Secretary of State

Washington Secretary of State Kim Wyman (left) speaks Monday with Skagit County Auditor Sandy Perkins (center) and students Jaylin Talmodge (top right) and Alexa Grechishkin at Mount Vernon High School.

MOUNT VERNON — Though far from lacking in opinions on the topic, Washington Secretary of State Kim Wyman was just a member of the audience Monday as four students from Mount Vernon High School’s debate team debated the legal voting age.

The debate was held in the school’s library, with students presenting the pros and cons of whether 16- and 17-year-olds should be allowed to vote.

“Students are left without a voice,” said sophomore Emily Ney, who argued that the youths should be allowed to vote. “Now is the time to pass the torch of democracy to our youth.”

Ney and her teammate, junior Alexa Grechishkin, argued that dropping the voting age would pressure schools to offer more and better civics classes.

They argued that because habits form in the teenage years, those allowed to vote at 16 would as they got older be more likely to do so in future elections and participate in government.

The last time the voting age was lowered was in 1971, thanks to a Constitutional amendment. Then, the girls said, it was in response to inequities presented by young men being required to file for the draft but not allowed to vote.

With issues such as climate change and gun violence in the national spotlight, youth should have a say in their government, which is part of the reason Austria lowered its voting age to 16, Grechishkin said.

“It’s clear the youth have a stake in these issues,” she said.

Juniors Jaylin Talmodge and Ausha Curry disagreed, saying that lowering the voting age to 16 would only expand the inequities already inherent in the American voting system.

“(Youths) don’t need a voice when we have adults out there who don’t have a voice in government,” argued Curry, the team captain. “The voting system is unequal, which means we shouldn’t expand it.”

Instead, the girls said, they would like to focus on fixing the system already in place, including through pre-registration and mandatory voting.
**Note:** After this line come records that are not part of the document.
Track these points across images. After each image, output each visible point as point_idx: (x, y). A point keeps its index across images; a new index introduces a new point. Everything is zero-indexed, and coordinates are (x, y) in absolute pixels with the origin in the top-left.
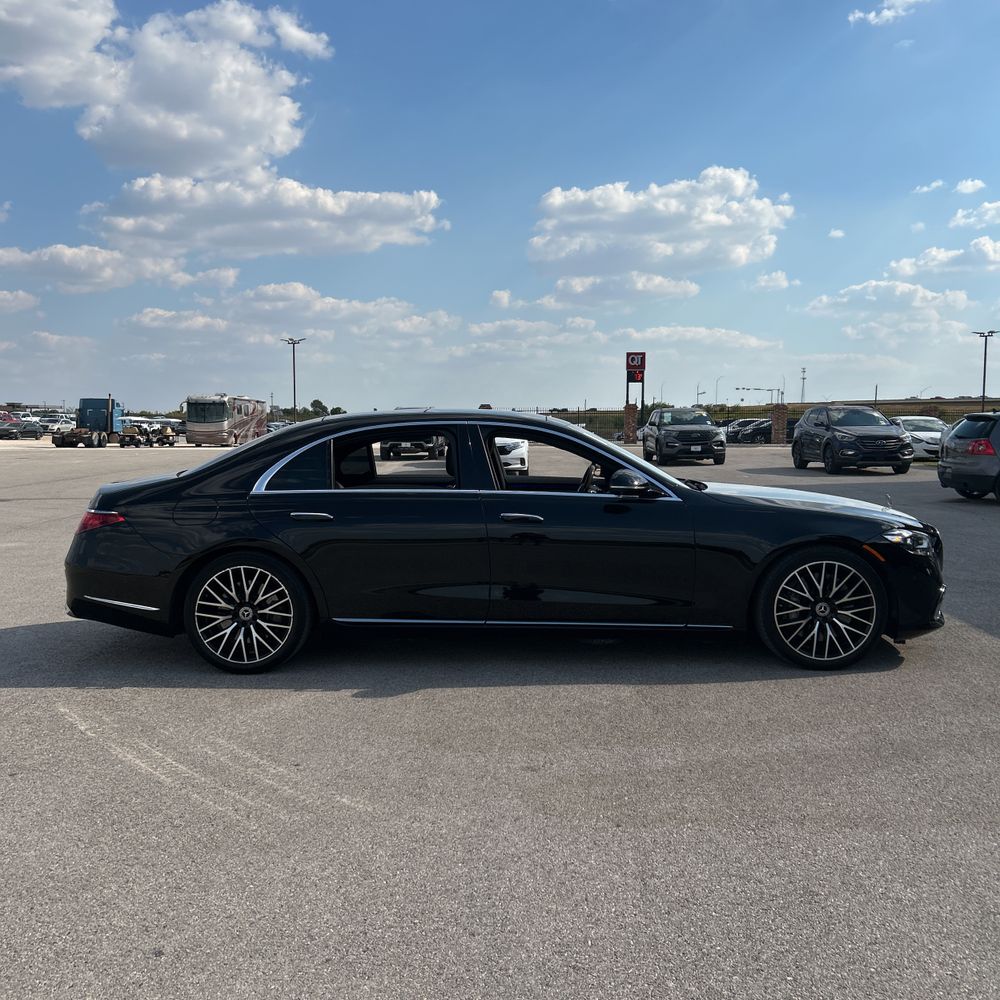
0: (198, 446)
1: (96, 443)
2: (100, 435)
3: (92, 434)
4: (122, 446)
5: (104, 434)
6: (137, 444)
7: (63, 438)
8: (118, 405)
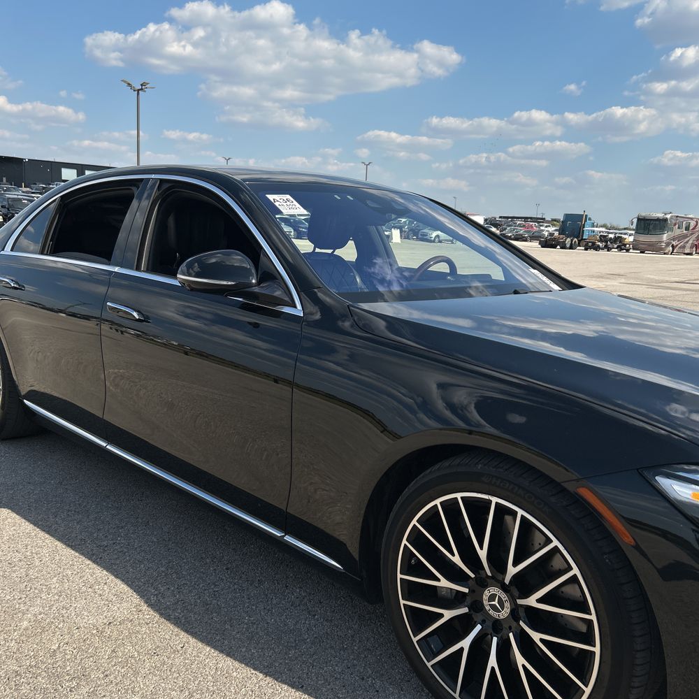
0: (641, 252)
1: (568, 246)
2: (572, 241)
3: (566, 239)
4: (586, 249)
5: (576, 239)
6: (597, 248)
7: (546, 241)
8: (590, 219)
If everyone is expected to vote, no one will be left out, Talmodge said.

“You do not have to fit into a box,” she said.

Monday’s debate was put on in conjunction with Wyman’s visit, who was in Skagit County at the invitation of the League of Women Voters of Skagit County.
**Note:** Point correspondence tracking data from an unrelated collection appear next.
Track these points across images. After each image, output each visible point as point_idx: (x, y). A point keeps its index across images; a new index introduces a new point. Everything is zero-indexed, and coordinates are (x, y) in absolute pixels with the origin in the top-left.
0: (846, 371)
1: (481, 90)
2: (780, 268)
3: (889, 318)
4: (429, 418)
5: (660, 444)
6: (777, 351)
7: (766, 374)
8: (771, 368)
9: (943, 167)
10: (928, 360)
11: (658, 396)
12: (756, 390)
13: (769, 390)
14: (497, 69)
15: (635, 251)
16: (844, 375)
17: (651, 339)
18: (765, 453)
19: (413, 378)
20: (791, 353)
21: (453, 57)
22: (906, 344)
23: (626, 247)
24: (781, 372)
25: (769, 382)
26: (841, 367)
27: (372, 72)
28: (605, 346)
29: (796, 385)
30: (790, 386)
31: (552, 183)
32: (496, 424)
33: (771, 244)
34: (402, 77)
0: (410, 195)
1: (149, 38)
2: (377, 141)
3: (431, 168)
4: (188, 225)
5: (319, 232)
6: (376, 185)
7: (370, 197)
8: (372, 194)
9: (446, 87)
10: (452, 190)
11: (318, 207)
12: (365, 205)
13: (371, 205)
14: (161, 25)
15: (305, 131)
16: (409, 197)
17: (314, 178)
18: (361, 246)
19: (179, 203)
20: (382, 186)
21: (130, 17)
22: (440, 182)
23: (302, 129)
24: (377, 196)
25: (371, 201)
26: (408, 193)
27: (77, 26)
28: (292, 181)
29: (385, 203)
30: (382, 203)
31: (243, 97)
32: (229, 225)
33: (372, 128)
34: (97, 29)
Her first debate, she told the students, was in 2016, despite having filed for office several times before that.

“These are great life skills to make them critical thinkers, which is important,” Wyman said after the debate. “You can tell these students are going to go places.”

While she has spent 25 years trying to get young people to vote, Wyman said she was not a proponent of lowering voting age to 16, even if it was in her power to do so.
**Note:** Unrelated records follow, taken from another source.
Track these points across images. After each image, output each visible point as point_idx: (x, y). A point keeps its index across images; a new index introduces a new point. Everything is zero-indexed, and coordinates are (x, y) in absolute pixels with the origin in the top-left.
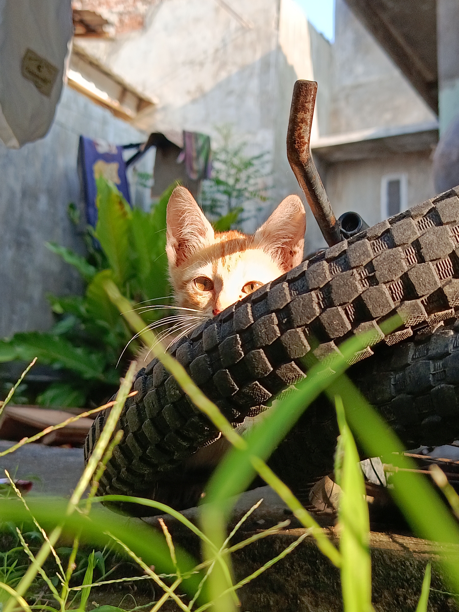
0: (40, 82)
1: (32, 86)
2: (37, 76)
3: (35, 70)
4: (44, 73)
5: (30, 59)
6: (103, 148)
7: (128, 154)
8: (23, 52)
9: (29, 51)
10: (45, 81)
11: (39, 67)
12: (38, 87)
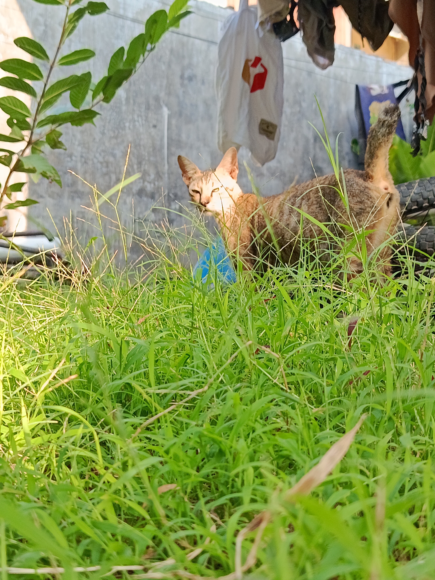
0: (269, 134)
1: (265, 137)
2: (267, 131)
3: (266, 129)
4: (271, 129)
5: (263, 124)
6: (376, 90)
7: (398, 91)
8: (259, 121)
9: (262, 120)
10: (271, 133)
11: (268, 127)
12: (268, 137)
“I think there’s merit and it means something when you have to wait for it,” she said. “It’s a rite of passage.”

Still, she said, the students did a great job presenting their arguments.

The students were happy to have the opportunity to debate in front of Wyman, they said.

“It makes us feel like our voices are valued, even though we don’t have a vote,” said Curry.

Presenting in front of Wyman and other community members, including school board members, Skagit County Auditor Sandy Perkins, Mount Vernon Mayor Jill Boudreau, and Councilwoman Iris Carias will make them better public speakers, they said.

“It’s a skill I can take out of the debate chamber and into the real world,” Grechishkin said.